Major procedures are more complicated. They include crowns, bridges, dentures, root canals, and full mouth procedures. Emergency repairs are also considered major procedures. Major procedures are typically covered at 50%.
Keep in mind, every insurance company uses its own criteria to determine whether a procedure is major or basic. Check with Cigna for specifics on each plan.
What Procedures have Wait Times?
Generally, many basic procedures and most major procedures will have some type of waiting period. For fillings, deep cleanings and other basic procedures, you’ll probably need to own the policy for at least six months. For major procedures, the waiting period can be up to a year.

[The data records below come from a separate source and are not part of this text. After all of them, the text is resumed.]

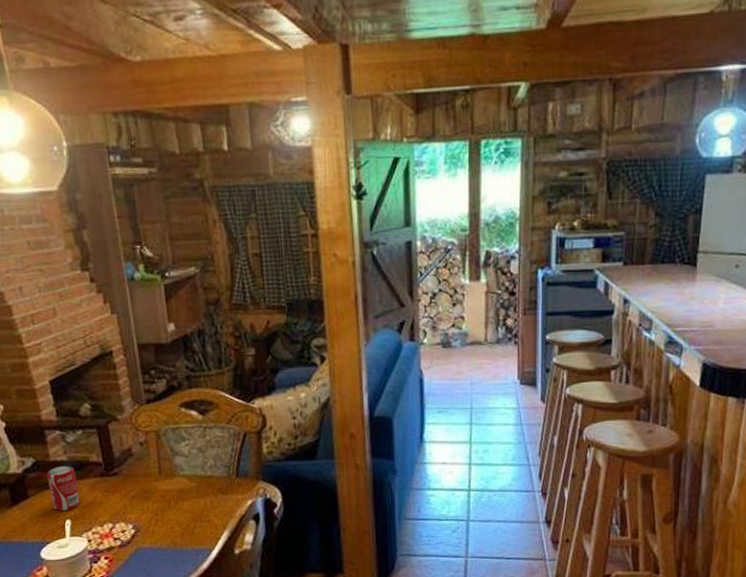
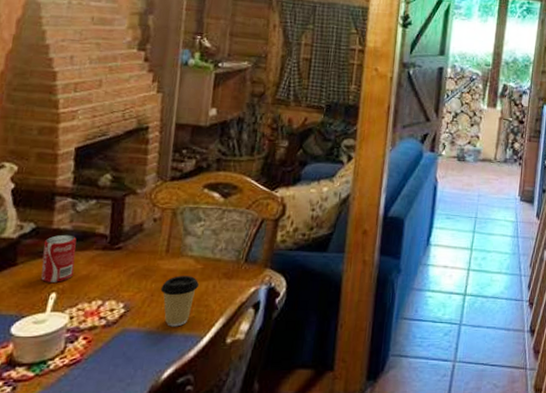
coffee cup: none [162,494,198,543] -> present [160,276,200,327]

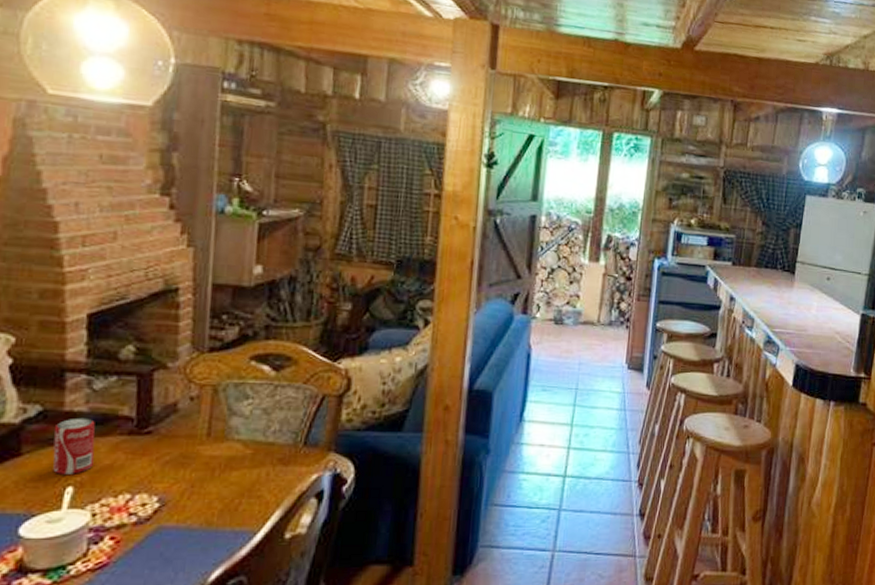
coffee cup: present [160,276,200,327] -> none [202,463,250,522]

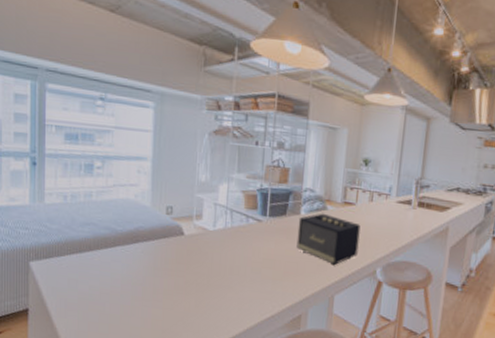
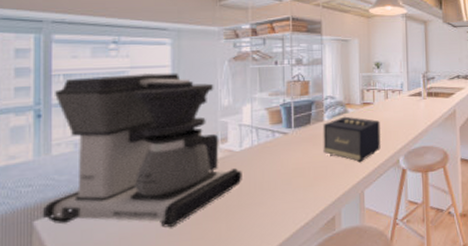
coffee maker: none [36,131,214,293] -> present [42,73,242,228]

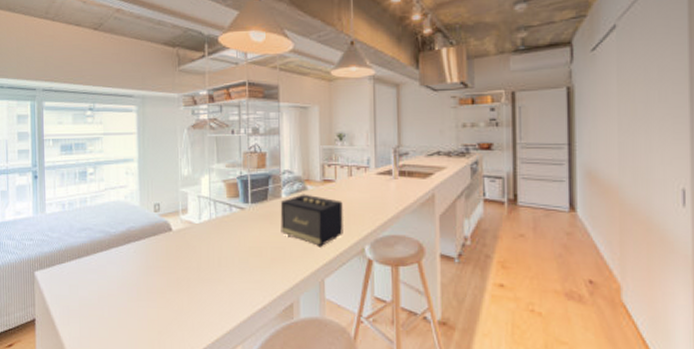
coffee maker: present [42,73,242,228] -> none [40,140,202,293]

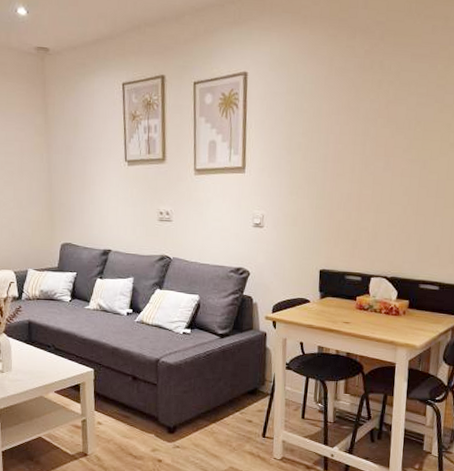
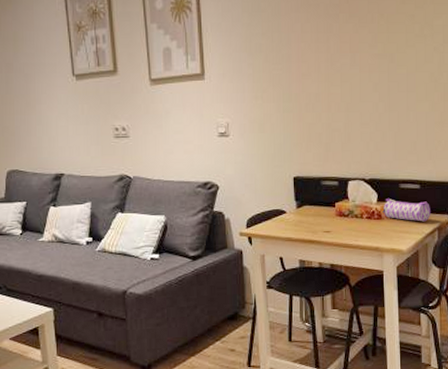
pencil case: none [400,296,447,322] -> present [381,197,430,222]

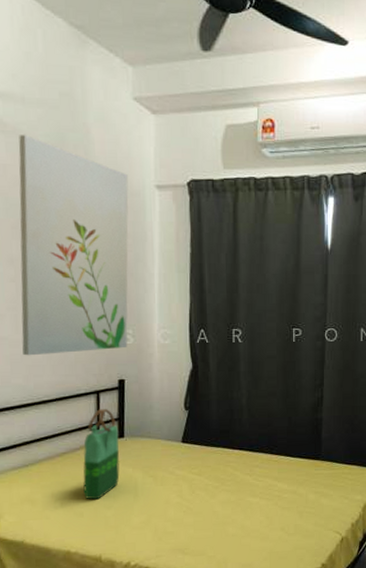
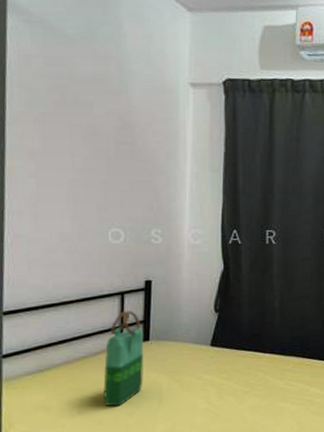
wall art: present [18,134,129,356] -> none [41,25,161,255]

Insurance companies understand the dental problems are easier to treat when treatment begins fast. So why place limits at all? Unfortunately, waiting periods are necessary. Otherwise, people could make a single insurance payment, file a claim for hundreds or even thousands worth of dental work, and then drop their policy before the second payment. Dental insurance companies wouldn’t be able to stay in business.
Does Dental Insurance Have Other Restrictions?
Waiting periods aren’t the only potential problem with insurance. Most policies also have restrictions on pre-existing conditions. If you had a dental problem which existed before you purchased the policy, it might be subjected to a waiting period – or it might not be covered at all. For example, treatments for missing teeth are almost never covered. That means no dentures, implants or many other common tooth replacement procedures.
Additionally, most dental policies have annual limits. Although limits vary by plan and provider, they generally range from $1,000 to $1,500. If you only need preventative care, the annual limit probably won’t affect you. But even just a routine procedure or two can max out your coverage for the entire year – and once it’s gone, you still have to pay monthly premiums or you’ll have a hard time renewing your policy the following year.
What Alternatives are Available to Traditional Dental Insurance?
Dental insurance isn’t for everybody. Typically, it makes the most sense for people with no dental problems who only need preventative care. Even a very basic policy will usually cover dental check-ups, cleanings, and x-rays. Many people find they spend less on dental insurance than they would pay for preventative care out-of-pocket.
But dental insurance is far less helpful if you have a problem which needs immediate treatment. At best, you’ll have to deal with waiting periods. At worst, the procedure you need might not be covered at all.
Dental Discount Plans, also referred to as Dental Savings Plans, are another way to save. For around $10 to $12 a month, you can join a plan where you’ll be issued a special membership card. Simply present the card at the offices of any of the 110,000+ participating dentists nationwide for instant savings at the time of service.
Unlike dental insurance, Cigna discount plans have no annual limits, no waiting periods and no restrictions on pre-existing conditions. Your discount card starts working about 72 hours after making your first payment. Plus, plans are available which cover not just you but your entire family.
Cigna dental insurance provides excellent coverage if you only need preventative care. But if you have existing dental problems which need treatment right away, a Cigna dental discount plan is the faster way to save.